6. Real strength is about resilience
I am beyond lucky that my cancer did not reach my lymph nodes and that the Oncotype test on my tumor gave me a low chance of recurrence, which made chemotherapy of little benefit. While there have been real side effects from medication — hello, mood swings and hot flashes — and at least one other surgery to cut my cancer risk further, not once in the last year did I consider myself a cancer “warrior.” That’s because my experience dealing with the disease, while painful and life-changing, did not require the same level of grit and toughness in me that it required in many of those I met with metastatic breast cancer and those enduring the fatigue, nausea and nerve pain from multiple round of chemotherapy. Forget the folks setting personal bests on the treadmills at Orangetheory; these women are the real badasses.

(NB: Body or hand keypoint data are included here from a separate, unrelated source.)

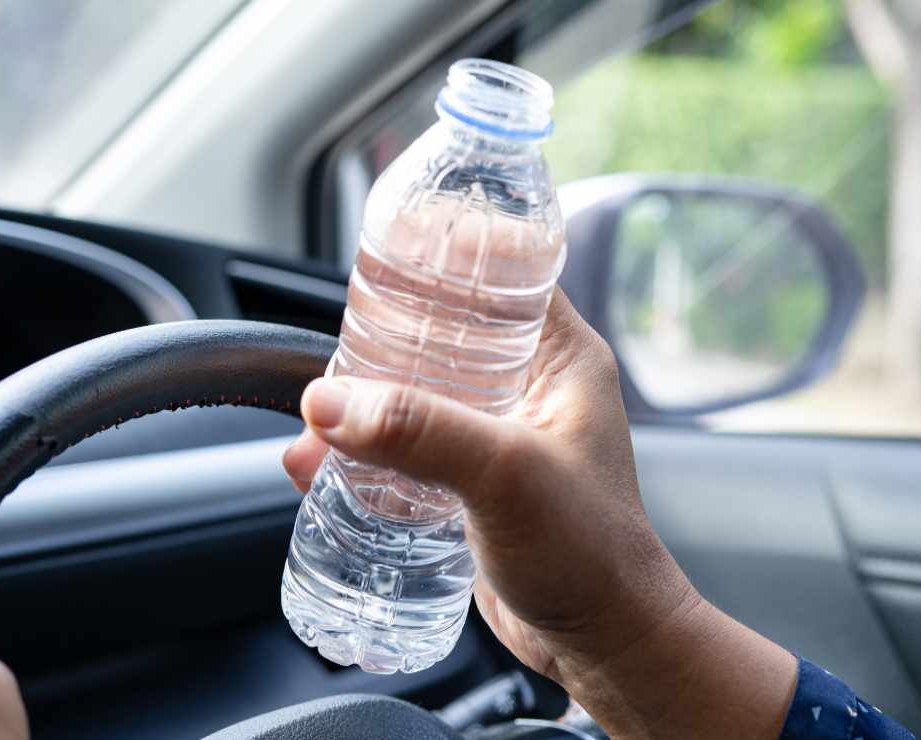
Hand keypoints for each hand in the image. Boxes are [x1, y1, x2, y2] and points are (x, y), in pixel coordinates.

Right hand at [283, 289, 796, 738]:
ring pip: (414, 392)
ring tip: (318, 426)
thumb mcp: (507, 474)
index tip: (386, 255)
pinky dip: (363, 453)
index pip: (501, 272)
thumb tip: (330, 404)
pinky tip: (322, 469)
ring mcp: (497, 436)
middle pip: (440, 331)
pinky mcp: (470, 483)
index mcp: (559, 356)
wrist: (602, 642)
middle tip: (334, 349)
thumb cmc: (591, 553)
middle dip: (381, 338)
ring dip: (361, 403)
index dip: (445, 253)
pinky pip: (406, 449)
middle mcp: (528, 386)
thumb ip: (419, 432)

7. Create a fitness practice
Recovering from cancer has given me a broader perspective on health. I’ve shed my performance mindset and stopped caring so much about how many push-ups I can do. Instead I’m cultivating a fitness practice around resilience and longevity. These days, it’s all about staying in the game, moving and continuing to build strength and mobility in my body so I feel better, bounce back more quickly from setbacks and am harder to kill.
I might not be a warrior, but I am determined to be a survivor.